Extracted text:
________________________

Re: [PATCH bpf-next v3 1/3] devmap/cpumap: Use flush list instead of bitmap - Toke Høiland-Jørgensen

From: "Toke Høiland-Jørgensen" <toke@redhat.com>
To: Andrii Nakryiko <andrii.nakryiko@gmail.com>
Cc: Networking <netdev@vger.kernel.org>,
	Jesper Dangaard Brouer <brouer@redhat.com>,
	Daniel Borkmann <daniel@iogearbox.net>,
	Alexei Starovoitov <ast@kernel.org>,
	David Miller <davem@davemloft.net>,
	Jonathan Lemon <jonathan.lemon@gmail.com>
Subject: Re: [PATCH bpf-next v3 1/3] devmap/cpumap: Use flush list instead of bitmap
Date: Thu, 13 Jun 2019 13:02:07 +0200	[thread overview]
Message-ID: <87muileok0.fsf@toke.dk> (raw)
In-Reply-To: <CAEf4BzYVJ6sQcNAh_3xUO2dstO6kqJ9=hsk19_heUrCNhyE6NQ@mail.gmail.com>

Andrii Nakryiko <andrii.nakryiko@gmail.com> writes:

> On Tue, Jun 11, 2019 at 9:42 AM Toke Høiland-Jørgensen <toke@redhat.com> wrote:
>>
>> From: Toke Høiland-Jørgensen <toke@redhat.com>
>>
>> The socket map uses a linked list instead of a bitmap to keep track of
>> which entries to flush. Do the same for devmap and cpumap, as this means we
>> don't have to care about the map index when enqueueing things into the
>> map (and so we can cache the map lookup).

________________________

(Data excerpts)

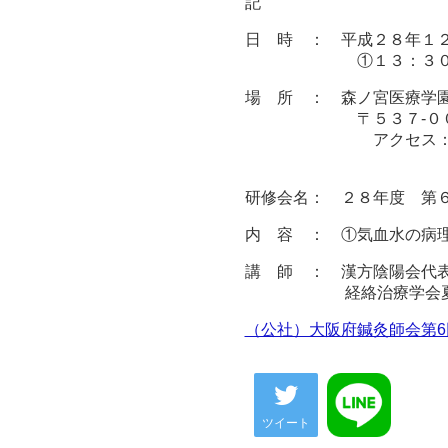
記
日 時 ： 平成２８年１
①１３：３０〜１５：
場 所 ： 森ノ宮医療学
〒５３７-００２２
アクセス：ＪＲ森
地下鉄中央線
研修会名： ２８年度 第
内 容 ： ①気血水の病
講 師 ： 漢方陰陽会代
経絡治療学会夏期大
（公社）大阪府鍼灸師会第6
ツイート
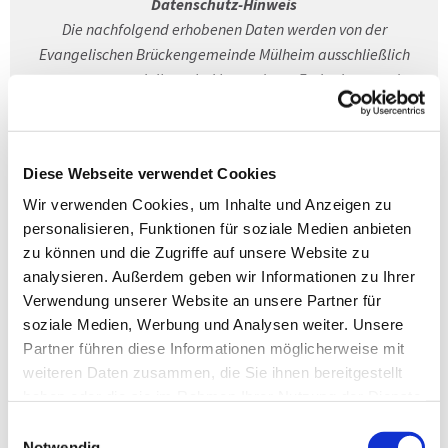
Datenschutz-Hinweis
Die nachfolgend erhobenen Daten werden von der
Evangelischen Brückengemeinde Mülheim ausschließlich
genutzt, um mit Ihnen bei besonderen Ereignissen und
Stationen auf Ihrem Lebensweg Kontakt aufzunehmen. Eine
andere Verarbeitung oder Weitergabe an Dritte erfolgt nicht.
Bitte nehmen Sie auch unsere Datenschutzhinweise zur
Diese Webseite verwendet Cookies
Kenntnis.
Wenn Sie keine Kontaktaufnahme zu diesen Anlässen mehr
Wir verwenden Cookies, um Inhalte und Anzeigen zu
wünschen, können Sie dem jederzeit widersprechen. Der
personalisieren, Funktionen für soziale Medien anbieten
zu können und die Zugriffe auf unsere Website zu
Widerspruch ist über
diesen Link
oder per Post, Telefon oder
analysieren. Außerdem geben wir Informationen zu Ihrer
E-Mail möglich.
Verwendung unserer Website an unsere Partner für
soziale Medien, Werbung und Analysen weiter. Unsere
Partner führen diese Informationen möglicherweise mit
Digital an
weiteren Daten zusammen, die Sie ihnen bereitgestellt
haben oder die sie im Rahmen Ihrer Nutzung der Dienste
Gottesdiensten und
gesammelt haben.
Einwilligungsauswahl
Veranstaltungen
Notwendig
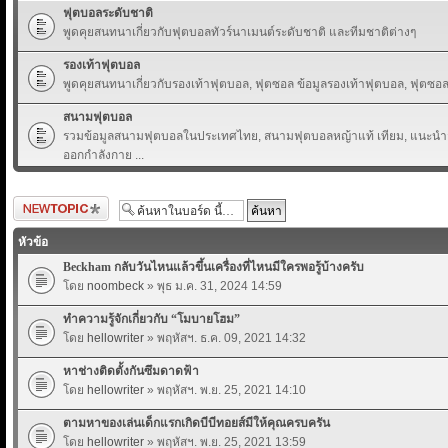
ฟุตบอลระดับชาติ
พูดคุยสนทนาเกี่ยวกับฟุตบอลทัวร์นาเมนต์ระดับชาติ และทีมชาติต่างๆ
รองเท้าฟุตบอล
พูดคุยสนทนาเกี่ยวกับรองเท้าฟุตบอล, ฟุตซอล ข้อมูลรองเท้าฟุตบอล, ฟุตซอล 
สนามฟุตบอล
รวมข้อมูลสนามฟุตบอลในประเทศไทย, สนามฟุตบอลหญ้าแท้ เทียม, แนะนำส
ออกกำลังกาย ...
ตั้งกระทู้ใหม่
หัวข้อ
Beckham กลับวันไหนแล้วขึ้นเครื่องที่ไหนมีใครพอรู้บ้างครับ
โดย
noombeck
» พุธ ม.ค. 31, 2024 14:59
ทำความรู้จักเกี่ยวกับ “โมบายโฮม”
โดย
hellowriter
» พฤหัสฯ. ธ.ค. 09, 2021 14:32
หาช่างติดตั้งกันซึมดาดฟ้า
โดย
hellowriter
» พฤหัสฯ. พ.ย. 25, 2021 14:10
ตามหาของเล่นเด็กแรกเกิดบีบีทอยส์มีให้คุณครบครัน
โดย
hellowriter
» พฤหัสฯ. พ.ย. 25, 2021 13:59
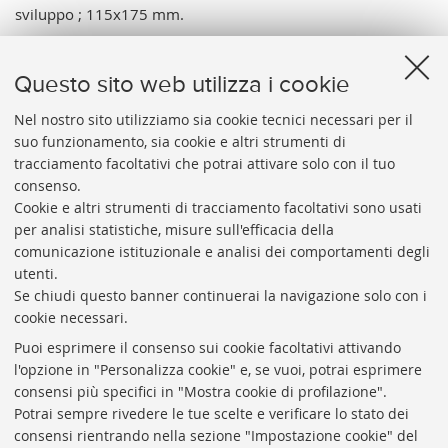
sviluppo ; 115x175 mm.
Note:
Tit. del cat. da indicazione ms. sul supporto
secondario; A. da timbro a secco sul margine inf. destro. -
Questo sito web utilizza i cookie
Data di esec. relativa all'avvenimento. - I trecento invitati
erano i rappresentanti delle università ed accademie italiane,
Nel nostro sito utilizziamo sia cookie tecnici necessari per il
suo funzionamento, sia cookie e altri strumenti di
di altri paesi e le autorità cittadine.
tracciamento facoltativi che potrai attivare solo con il tuo
Vai al catalogo:
https://sol.unibo.it/SebinaOpac/.do?
consenso.
idopac=UBO2944827
Cookie e altri strumenti di tracciamento facoltativi sono usati
per analisi statistiche, misure sull'efficacia della
comunicazione istituzionale e analisi dei comportamenti degli
utenti.
Se chiudi questo banner continuerai la navigazione solo con i
cookie necessari.
ARCHIVIO
STORICO
UNIVERSITÀ
DI
BOLOGNA
Puoi esprimere il consenso sui cookie facoltativi attivando
Responsabile scientifico: prof. Roberto Balzani
l'opzione in "Personalizza cookie" e, se vuoi, potrai esprimere
Coordinatrice gestionale: Maria Pia Torricelli
consensi più specifici in "Mostra cookie di profilazione".
Potrai sempre rivedere le tue scelte e verificare lo stato dei
Archivio storico dell'Università di Bologna
consensi rientrando nella sezione "Impostazione cookie" del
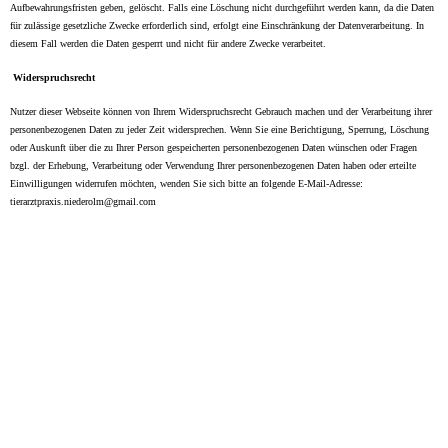
Aufbewahrungsfristen geben, gelöscht. Falls eine Löschung nicht durchgeführt werden kann, da die Daten
für zulässige gesetzliche Zwecke erforderlich sind, erfolgt eine Einschränkung der Datenverarbeitung. In
diesem Fall werden die Daten gesperrt und nicht für andere Zwecke verarbeitet.
Widerspruchsrecht
Nutzer dieser Webseite können von Ihrem Widerspruchsrecht Gebrauch machen und der Verarbeitung ihrer
personenbezogenen Daten zu jeder Zeit widersprechen. Wenn Sie eine Berichtigung, Sperrung, Löschung
oder Auskunft über die zu Ihrer Person gespeicherten personenbezogenen Daten wünschen oder Fragen
bzgl. der Erhebung, Verarbeitung oder Verwendung Ihrer personenbezogenen Daten haben oder erteilte
Einwilligungen widerrufen möchten, wenden Sie sich bitte an folgende E-Mail-Adresse:
tierarztpraxis.niederolm@gmail.com
Nutzer dieser Webseite können von Ihrem Widerspruchsrecht
Gebrauch machen und der Verarbeitung ihrer personenbezogenen
Daten zu jeder Zeit widersprechen. Wenn Sie eine Berichtigung,
Sperrung, Löschung oder Auskunft über die zu Ihrer Person
gespeicherten personenbezogenen Daten wünschen oder Fragen bzgl.
der Erhebung, Verarbeitung oder Verwendung Ihrer
personenbezogenen Daten haben oder erteilte Einwilligungen
widerrufen möchten, wen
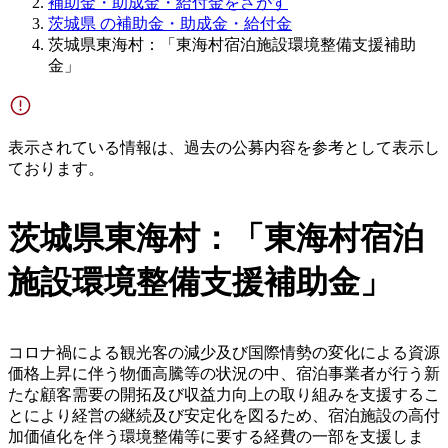
補助金・助成金・給付金をさがす
茨城県 の補助金・助成金・給付金
茨城県東海村：「東海村宿泊施設環境整備支援補助
金」
表示されている情報は、過去の公募内容を参考として表示し
ております。
茨城県東海村：「東海村宿泊
施設環境整備支援補助金」
コロナ禍による観光客の減少及び国際情勢の変化による資源
価格上昇に伴う物価高騰等の状況の中、宿泊事業者が行う新
たな顧客需要の開拓及び収益力向上の取り組みを支援するこ
とにより経営の継続及び安定化を図るため、宿泊施設の高付
加価値化を伴う環境整備等に要する経費の一部を支援しま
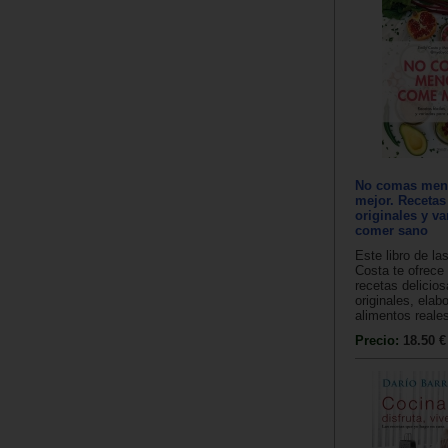
No comas men
mejor. Recetas 
originales y va
comer sano
Este libro de l
Costa te ofrece
recetas delicios
originales, elab
alimentos reales,
Precio:
18.50 €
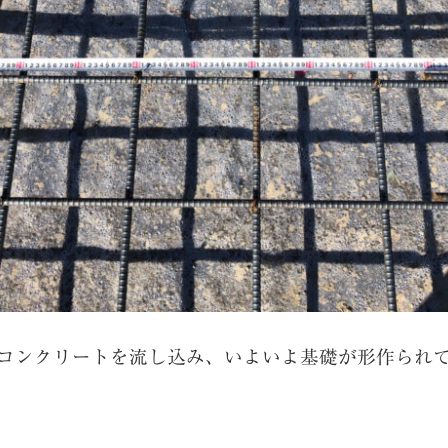
コンク
リートを流し込み、いよいよ基礎が形作られ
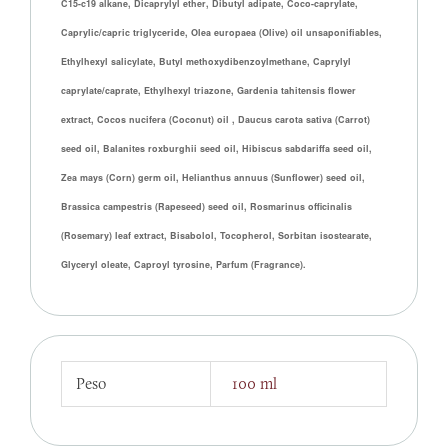
C15-c19 alkane, Dicaprylyl ether, Dibutyl adipate, Coco-caprylate,
Caprylic/capric triglyceride, Olea europaea (Olive) oil unsaponifiables,
Ethylhexyl salicylate, Butyl methoxydibenzoylmethane, Caprylyl
caprylate/caprate, Ethylhexyl triazone, Gardenia tahitensis flower
extract, Cocos nucifera (Coconut) oil , Daucus carota sativa (Carrot)
seed oil, Balanites roxburghii seed oil, Hibiscus sabdariffa seed oil,
Zea mays (Corn) germ oil, Helianthus annuus (Sunflower) seed oil,
Brassica campestris (Rapeseed) seed oil, Rosmarinus officinalis
(Rosemary) leaf extract, Bisabolol, Tocopherol, Sorbitan isostearate,
Glyceryl oleate, Caproyl tyrosine, Parfum (Fragrance).
Peso
100 ml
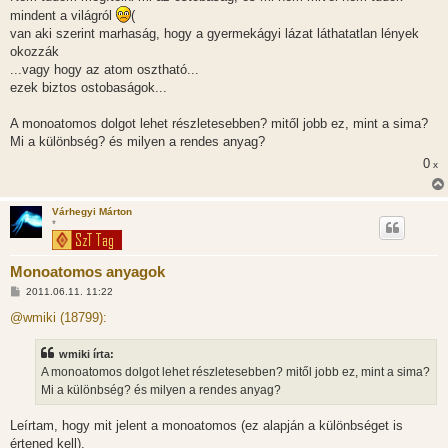
z
mindent a világról
(
á
s
van aki szerint marhaság, hogy a gyermekágyi lázat láthatatlan lények
z
okozzák
ó
l
...vagy hogy az atom osztható...
á
ezek biztos ostobaságok...
s
A monoatomos dolgot lehet részletesebben? mitől jobb ez, mint a sima?
Mi a különbség? és milyen a rendes anyag?
0
x
Várhegyi Márton
*
Monoatomos anyagok
H
2011.06.11. 11:22
o
z
@wmiki (18799):
z
á
s
wmiki írta:
z
A monoatomos dolgot lehet részletesebben? mitől jobb ez, mint a sima?
ó
l
Mi a különbség? és milyen a rendes anyag?
á
s
Leírtam, hogy mit jelent a monoatomos (ez alapján a különbséget is
értened kell).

________________________

Your tasks:
(a) According to the mailing-list reply, what does the socket map use to track which entries to flush?
(b) Please translate this sentence from the mailing-list reply into Spanish: "The socket map uses a linked list instead of a bitmap to keep track of which entries to flush."
(c) Summarize the mailing-list reply in two sentences.

Results:
(a) A linked list instead of a bitmap.

(b) El mapa de sockets usa una lista enlazada en lugar de un mapa de bits para llevar el registro de qué entradas vaciar.

(c) On June 13, 2019, Toke Høiland-Jørgensen replied to Andrii Nakryiko about a bpf-next patch that makes devmap and cpumap use a flush list instead of a bitmap. The quoted patch description says that, like the socket map, these maps would track entries to flush with a linked list, so the map index no longer matters when enqueueing and the map lookup can be cached.